My safe haven hedge against uncertainty
I’ve been holding iShares Physical Gold ETC for some time now. This fund tracks the spot price of gold, but trades like a share so can be bought and sold through most online brokers.
Its place in my portfolio is justified for two reasons. First, gold has long been considered a hedge against inflation. Simply put, inflation decreases the purchasing power of a currency, so you need more currency to buy the same amount of gold.
Second, gold can provide protection against a sudden market downturn. The price of gold is largely seen as negatively correlated with stock prices, since when the market collapses, investors often flock to the asset as a safe haven.
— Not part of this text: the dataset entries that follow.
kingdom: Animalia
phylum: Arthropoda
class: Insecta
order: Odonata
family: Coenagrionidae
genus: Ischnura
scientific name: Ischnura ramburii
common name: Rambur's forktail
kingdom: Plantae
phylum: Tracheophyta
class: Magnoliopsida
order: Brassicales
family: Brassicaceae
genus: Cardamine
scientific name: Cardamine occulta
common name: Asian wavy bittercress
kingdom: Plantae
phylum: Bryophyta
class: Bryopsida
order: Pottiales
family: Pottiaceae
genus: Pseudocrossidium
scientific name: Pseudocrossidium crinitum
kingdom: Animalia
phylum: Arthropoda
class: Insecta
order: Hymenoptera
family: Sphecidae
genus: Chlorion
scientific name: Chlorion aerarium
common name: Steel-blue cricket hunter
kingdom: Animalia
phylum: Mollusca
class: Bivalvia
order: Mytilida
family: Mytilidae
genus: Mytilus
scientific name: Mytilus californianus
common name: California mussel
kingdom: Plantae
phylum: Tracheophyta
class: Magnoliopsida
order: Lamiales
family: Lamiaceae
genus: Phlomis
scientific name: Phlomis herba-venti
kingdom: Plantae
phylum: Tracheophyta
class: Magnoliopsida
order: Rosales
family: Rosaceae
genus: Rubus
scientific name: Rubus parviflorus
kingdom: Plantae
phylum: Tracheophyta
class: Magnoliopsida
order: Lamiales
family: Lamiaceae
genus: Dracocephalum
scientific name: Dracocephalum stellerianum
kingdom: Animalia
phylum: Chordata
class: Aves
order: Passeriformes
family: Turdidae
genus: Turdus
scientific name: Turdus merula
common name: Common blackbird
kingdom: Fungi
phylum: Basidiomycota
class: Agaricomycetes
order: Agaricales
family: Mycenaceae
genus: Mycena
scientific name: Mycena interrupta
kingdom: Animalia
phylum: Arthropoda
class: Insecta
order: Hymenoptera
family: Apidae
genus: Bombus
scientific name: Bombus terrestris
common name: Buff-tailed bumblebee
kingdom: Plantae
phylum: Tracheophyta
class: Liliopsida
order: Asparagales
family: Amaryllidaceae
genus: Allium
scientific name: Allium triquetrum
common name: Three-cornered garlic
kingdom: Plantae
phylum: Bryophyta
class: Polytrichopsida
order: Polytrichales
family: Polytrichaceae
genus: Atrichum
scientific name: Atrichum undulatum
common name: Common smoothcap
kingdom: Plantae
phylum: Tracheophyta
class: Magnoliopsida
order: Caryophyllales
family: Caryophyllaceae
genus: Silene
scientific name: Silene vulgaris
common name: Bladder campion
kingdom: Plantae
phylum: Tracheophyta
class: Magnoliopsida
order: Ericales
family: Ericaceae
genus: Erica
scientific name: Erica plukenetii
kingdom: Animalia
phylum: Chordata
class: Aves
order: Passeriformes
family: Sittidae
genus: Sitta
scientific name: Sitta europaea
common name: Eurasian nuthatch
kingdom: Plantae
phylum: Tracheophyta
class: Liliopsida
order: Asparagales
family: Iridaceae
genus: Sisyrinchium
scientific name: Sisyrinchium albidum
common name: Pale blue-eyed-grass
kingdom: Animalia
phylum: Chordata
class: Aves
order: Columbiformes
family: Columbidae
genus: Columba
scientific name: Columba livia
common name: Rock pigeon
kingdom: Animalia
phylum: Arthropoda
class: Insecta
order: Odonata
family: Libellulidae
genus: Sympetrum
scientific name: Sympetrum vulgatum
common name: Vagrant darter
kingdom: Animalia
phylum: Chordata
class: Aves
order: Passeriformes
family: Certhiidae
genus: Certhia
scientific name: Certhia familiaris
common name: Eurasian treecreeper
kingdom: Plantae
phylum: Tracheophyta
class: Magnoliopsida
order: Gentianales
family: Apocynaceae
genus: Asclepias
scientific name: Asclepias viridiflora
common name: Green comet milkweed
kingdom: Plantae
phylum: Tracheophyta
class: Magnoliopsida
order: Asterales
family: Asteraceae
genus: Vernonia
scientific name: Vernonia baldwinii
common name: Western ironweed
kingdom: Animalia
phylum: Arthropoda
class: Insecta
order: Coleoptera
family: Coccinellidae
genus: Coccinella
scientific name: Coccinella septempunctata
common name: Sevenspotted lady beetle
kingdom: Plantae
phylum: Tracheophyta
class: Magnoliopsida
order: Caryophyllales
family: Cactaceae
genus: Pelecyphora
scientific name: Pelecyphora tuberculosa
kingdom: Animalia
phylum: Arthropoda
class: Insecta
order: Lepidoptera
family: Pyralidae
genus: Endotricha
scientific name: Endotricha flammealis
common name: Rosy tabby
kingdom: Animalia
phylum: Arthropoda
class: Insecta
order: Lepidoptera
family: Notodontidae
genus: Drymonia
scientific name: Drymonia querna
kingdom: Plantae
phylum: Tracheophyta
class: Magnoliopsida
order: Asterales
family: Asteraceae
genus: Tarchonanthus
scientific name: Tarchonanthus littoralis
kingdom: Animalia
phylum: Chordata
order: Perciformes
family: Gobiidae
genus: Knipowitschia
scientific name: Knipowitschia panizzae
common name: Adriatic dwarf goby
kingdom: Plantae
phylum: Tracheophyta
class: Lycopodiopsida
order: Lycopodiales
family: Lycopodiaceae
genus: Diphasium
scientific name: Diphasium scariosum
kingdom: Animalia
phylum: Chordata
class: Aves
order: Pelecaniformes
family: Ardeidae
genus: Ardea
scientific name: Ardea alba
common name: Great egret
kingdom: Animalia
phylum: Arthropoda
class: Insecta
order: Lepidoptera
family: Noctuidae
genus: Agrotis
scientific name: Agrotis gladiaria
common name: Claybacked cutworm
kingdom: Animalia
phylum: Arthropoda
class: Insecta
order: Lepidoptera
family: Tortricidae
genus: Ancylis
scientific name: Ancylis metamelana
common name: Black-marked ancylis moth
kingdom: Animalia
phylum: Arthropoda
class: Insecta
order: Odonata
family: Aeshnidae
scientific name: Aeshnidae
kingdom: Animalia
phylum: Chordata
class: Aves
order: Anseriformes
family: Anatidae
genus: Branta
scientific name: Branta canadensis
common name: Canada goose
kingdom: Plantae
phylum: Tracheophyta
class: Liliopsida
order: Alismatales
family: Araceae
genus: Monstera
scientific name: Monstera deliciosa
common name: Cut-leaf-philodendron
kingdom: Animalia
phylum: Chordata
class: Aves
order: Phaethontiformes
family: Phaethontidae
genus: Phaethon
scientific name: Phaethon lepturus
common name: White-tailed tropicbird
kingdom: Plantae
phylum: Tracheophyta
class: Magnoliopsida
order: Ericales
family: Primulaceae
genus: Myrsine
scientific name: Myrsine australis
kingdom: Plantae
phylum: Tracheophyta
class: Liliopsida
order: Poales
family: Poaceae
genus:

For example, when equity markets see a negative shock, like they did in March 2020, physical assets like gold tend to rise. In fact, looking at 2020 as a whole, the FTSE 100 fell more than 14%. In contrast, gold had one of its best years in a decade.
What could happen to the price of this ETC?
This ETC has been trading since 2011 and since then, I believe there have been a couple of notable stock market falls. During 2018, when the FTSE 100 declined by around 12% in the year, the price of this fund rose by over 3%. Also, during 2020 it increased by almost 20%.
2021 was a good year for stock markets and during the course of the year, this ETC fell by almost 6%. However, 2022 already seems to be shaping up differently and we have already seen a general decline in stock markets. In comparison, iShares Physical Gold ETC has enjoyed a 4% price rise year-to-date. Although I could be wrong, it’s possible that this fund will see further gains.
Worries about inflation, rising interest rates, and escalating geopolitical tensions might well see investors rushing to protect their wealth. This could drive up prices of ‘safe haven’ assets including gold. If so, iShares Physical Gold ETC should also see a price rise.
Nothing is certain, of course. Gold does not pay any dividends and so the return is entirely dependent on the price appreciation of the asset. It’s possible investors might shun the precious metal in favour of alternatives such as high dividend-yielding shares. In this scenario, maybe the price of this ETC will fall.
However, I think the key to building any resilient investment portfolio is diversification and I still think of iShares Physical Gold ETC is one of the best safe haven funds for my portfolio. I’m happy to continue holding a small allocation of it within my portfolio as a hedge against turbulent times.